While DAGs are a very good high-availability or disaster recovery mechanism, it’s not meant for typical backup and restore since every change made to the original file is replicated/synchronized to all DAG copies. Also, there are instances where you may need to recover only an individual mailbox, email or attachment. The lagged database copy can only be prevented from synchronization up to every 14 days, so afterwards any accidental or malicious changes or deletions are applied to even the lagged database. Plus, according to Microsoft itself, “DAGs are not intended for individual mailbox recovery or mailbox item recovery. Its purpose is to provide a recovery mechanism for the rare event of system-wide, catastrophic logical corruption.”
Reduce risk now with the right tools and strategies
Don’t believe the misconceptions about data protection in Microsoft 365. Protecting your Microsoft 365 data is your own responsibility. Data loss due to human error, malware, ransomware attacks or a wide range of IT disasters can impact your company’s productivity, your customers and your business reputation.
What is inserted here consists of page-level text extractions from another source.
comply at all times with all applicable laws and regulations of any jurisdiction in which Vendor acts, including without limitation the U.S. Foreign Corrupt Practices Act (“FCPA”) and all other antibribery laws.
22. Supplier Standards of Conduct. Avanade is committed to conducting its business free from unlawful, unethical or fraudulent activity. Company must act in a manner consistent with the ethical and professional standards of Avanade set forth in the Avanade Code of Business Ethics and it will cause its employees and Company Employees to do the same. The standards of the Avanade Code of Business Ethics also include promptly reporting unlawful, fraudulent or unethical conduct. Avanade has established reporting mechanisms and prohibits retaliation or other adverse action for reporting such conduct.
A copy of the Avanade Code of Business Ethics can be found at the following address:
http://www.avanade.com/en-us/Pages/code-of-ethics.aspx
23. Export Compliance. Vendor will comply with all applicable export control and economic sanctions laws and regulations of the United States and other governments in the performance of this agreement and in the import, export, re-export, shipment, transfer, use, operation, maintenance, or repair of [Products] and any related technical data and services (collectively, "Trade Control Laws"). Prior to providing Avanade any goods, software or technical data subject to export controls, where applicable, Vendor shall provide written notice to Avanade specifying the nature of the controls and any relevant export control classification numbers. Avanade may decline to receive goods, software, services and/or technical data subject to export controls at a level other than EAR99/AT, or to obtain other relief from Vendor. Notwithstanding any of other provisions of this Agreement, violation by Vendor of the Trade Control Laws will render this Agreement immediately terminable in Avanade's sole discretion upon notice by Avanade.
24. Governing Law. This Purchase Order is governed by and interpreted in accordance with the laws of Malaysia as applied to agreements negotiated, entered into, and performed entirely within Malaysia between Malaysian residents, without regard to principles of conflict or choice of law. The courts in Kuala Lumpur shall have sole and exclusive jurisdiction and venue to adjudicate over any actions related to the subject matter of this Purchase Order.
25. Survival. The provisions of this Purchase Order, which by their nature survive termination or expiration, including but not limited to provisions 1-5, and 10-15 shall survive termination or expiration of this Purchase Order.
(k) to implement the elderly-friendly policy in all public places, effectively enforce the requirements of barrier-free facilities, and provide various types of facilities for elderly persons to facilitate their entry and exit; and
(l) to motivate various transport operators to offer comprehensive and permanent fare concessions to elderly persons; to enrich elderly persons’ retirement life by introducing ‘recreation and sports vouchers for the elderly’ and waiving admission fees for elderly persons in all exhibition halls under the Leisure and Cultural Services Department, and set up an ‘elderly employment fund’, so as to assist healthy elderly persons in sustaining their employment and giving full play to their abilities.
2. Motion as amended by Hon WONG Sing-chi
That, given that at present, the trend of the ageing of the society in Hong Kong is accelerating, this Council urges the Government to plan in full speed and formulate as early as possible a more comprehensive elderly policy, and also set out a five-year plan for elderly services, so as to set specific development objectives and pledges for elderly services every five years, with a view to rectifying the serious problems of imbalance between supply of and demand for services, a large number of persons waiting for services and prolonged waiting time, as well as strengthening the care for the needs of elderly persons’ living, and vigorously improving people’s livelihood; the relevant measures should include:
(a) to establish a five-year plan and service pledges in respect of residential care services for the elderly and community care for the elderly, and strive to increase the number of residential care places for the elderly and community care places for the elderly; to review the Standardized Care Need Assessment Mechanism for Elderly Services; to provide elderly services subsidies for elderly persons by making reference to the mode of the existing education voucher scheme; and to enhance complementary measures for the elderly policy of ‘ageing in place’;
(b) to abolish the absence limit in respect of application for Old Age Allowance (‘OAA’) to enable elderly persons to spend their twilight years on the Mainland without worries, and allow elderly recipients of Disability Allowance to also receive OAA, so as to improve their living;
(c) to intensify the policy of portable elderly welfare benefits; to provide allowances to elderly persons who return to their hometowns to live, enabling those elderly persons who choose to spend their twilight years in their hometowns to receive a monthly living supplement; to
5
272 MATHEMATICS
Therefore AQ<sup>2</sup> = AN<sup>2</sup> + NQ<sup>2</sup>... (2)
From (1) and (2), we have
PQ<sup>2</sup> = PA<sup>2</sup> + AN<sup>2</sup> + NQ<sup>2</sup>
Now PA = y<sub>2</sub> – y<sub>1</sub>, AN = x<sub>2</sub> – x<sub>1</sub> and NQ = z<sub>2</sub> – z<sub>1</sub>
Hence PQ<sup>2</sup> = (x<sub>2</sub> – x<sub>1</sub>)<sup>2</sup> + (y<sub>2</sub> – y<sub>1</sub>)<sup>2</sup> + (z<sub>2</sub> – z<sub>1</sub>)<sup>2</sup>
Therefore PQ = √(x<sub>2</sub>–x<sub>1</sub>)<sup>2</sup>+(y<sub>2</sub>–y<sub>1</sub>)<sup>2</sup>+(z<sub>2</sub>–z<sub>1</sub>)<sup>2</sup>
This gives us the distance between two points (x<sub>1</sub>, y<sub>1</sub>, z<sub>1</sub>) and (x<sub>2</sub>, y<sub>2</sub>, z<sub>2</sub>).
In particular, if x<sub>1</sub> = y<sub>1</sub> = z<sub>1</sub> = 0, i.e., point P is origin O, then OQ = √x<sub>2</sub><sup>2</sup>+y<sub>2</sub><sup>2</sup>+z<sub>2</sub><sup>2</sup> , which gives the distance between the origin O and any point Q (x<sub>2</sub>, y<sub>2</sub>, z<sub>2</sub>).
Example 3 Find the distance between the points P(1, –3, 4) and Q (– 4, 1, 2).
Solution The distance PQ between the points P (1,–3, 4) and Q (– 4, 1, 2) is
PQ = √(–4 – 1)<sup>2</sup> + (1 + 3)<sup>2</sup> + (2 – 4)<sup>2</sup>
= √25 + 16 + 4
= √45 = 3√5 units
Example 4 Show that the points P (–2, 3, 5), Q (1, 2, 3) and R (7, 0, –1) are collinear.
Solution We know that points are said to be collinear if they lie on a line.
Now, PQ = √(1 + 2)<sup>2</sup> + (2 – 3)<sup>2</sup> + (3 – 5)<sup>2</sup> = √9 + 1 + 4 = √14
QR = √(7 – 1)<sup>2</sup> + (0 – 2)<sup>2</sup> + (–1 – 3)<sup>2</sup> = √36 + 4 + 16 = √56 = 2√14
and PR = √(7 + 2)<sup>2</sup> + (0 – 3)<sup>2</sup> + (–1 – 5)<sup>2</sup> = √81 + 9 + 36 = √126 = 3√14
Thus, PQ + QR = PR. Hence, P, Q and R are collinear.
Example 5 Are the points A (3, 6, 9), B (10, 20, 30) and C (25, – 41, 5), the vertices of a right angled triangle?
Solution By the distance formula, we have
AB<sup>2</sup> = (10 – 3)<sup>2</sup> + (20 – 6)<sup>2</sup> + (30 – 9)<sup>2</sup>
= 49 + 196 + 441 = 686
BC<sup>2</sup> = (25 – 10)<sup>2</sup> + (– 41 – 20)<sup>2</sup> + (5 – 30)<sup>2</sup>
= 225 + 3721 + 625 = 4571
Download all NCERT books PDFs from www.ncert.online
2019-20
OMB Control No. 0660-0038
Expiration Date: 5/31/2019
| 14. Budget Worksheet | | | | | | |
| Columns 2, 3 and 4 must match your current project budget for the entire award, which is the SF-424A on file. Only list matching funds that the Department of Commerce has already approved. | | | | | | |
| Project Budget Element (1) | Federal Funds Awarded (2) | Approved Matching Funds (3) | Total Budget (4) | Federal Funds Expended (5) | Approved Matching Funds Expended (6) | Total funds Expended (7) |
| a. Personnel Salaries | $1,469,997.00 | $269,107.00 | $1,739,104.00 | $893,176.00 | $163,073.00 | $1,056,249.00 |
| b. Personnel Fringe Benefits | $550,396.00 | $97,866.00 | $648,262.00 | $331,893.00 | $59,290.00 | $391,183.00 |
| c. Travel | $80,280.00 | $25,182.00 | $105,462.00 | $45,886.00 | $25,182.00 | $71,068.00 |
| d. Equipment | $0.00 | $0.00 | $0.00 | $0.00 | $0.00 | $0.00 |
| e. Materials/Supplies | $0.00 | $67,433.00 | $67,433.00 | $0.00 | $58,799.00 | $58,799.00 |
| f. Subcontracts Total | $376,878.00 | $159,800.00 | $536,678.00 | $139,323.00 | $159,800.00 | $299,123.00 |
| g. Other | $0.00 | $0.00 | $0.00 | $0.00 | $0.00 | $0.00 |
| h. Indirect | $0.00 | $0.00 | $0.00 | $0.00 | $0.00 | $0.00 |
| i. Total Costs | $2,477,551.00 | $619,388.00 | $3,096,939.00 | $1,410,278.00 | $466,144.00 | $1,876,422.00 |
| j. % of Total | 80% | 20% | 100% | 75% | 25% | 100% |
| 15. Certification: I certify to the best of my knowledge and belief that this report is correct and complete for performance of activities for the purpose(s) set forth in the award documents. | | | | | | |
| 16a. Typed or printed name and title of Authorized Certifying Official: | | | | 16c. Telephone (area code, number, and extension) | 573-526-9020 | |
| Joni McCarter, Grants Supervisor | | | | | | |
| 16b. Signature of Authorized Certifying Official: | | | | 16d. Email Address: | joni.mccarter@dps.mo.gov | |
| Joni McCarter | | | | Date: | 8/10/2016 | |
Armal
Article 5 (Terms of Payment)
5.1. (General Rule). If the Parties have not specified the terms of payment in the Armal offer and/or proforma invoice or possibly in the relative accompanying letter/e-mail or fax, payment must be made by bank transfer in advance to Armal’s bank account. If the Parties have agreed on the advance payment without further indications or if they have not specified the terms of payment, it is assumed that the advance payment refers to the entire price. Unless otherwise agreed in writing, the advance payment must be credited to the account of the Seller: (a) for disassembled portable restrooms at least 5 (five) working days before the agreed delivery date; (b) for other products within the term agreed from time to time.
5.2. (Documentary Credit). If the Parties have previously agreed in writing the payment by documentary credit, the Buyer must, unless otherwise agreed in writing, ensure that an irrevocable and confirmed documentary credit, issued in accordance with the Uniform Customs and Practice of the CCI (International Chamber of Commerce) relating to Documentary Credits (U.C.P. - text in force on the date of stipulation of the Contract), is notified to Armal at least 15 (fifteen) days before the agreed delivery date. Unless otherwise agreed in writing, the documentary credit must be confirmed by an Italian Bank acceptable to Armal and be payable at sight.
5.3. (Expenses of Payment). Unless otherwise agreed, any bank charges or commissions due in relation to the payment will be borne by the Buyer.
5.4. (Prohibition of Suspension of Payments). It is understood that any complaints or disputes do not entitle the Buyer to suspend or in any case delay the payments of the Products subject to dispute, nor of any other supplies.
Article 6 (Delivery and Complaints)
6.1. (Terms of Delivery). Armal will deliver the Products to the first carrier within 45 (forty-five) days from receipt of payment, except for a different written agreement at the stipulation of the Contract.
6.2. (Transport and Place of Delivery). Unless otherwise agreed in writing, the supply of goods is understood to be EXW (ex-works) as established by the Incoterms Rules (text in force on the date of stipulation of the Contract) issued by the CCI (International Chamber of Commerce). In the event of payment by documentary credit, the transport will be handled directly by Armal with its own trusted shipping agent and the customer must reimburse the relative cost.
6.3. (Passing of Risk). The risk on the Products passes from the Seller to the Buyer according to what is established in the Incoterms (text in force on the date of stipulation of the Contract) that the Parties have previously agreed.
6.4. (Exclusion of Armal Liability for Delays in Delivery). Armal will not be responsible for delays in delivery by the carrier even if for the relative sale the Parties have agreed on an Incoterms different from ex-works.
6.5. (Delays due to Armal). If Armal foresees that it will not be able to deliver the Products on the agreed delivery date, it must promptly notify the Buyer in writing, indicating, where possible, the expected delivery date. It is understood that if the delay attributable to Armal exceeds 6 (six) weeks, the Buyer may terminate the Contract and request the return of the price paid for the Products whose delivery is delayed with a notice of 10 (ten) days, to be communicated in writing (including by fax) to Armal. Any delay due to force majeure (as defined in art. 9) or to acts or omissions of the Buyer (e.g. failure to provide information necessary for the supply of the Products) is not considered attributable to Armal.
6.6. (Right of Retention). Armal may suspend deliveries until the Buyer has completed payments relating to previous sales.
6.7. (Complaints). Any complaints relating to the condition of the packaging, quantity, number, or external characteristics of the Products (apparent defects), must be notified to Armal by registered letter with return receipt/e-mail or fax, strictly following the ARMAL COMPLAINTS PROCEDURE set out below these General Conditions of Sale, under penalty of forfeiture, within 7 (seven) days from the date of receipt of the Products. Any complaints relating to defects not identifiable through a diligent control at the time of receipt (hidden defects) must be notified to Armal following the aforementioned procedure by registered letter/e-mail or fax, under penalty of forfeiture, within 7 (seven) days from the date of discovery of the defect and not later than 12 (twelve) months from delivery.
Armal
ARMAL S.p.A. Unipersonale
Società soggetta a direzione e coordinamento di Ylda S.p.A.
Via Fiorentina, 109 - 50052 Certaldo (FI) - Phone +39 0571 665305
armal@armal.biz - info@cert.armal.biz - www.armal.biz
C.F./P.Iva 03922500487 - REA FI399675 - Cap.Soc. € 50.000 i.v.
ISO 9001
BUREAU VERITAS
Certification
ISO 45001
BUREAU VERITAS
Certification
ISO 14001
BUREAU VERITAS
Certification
IT organizations need complete control of their Microsoft 365 backups for maximum data protection. Performing your own backups of Exchange and SharePoint Online, OneDrive, Active Directory, Teams and calendars allows you to protect business-critical data. Storing those backups in multiple locations further reduces the risk of business downtime.
While you may be reluctant to add another layer onto your system infrastructure, the bottom line is you need comprehensive protection and granular recovery for your Microsoft 365 data. With so much at stake, it pays to learn about the shortcomings in Microsoft 365 data protection so you can actively address them with your own backup and recovery solution.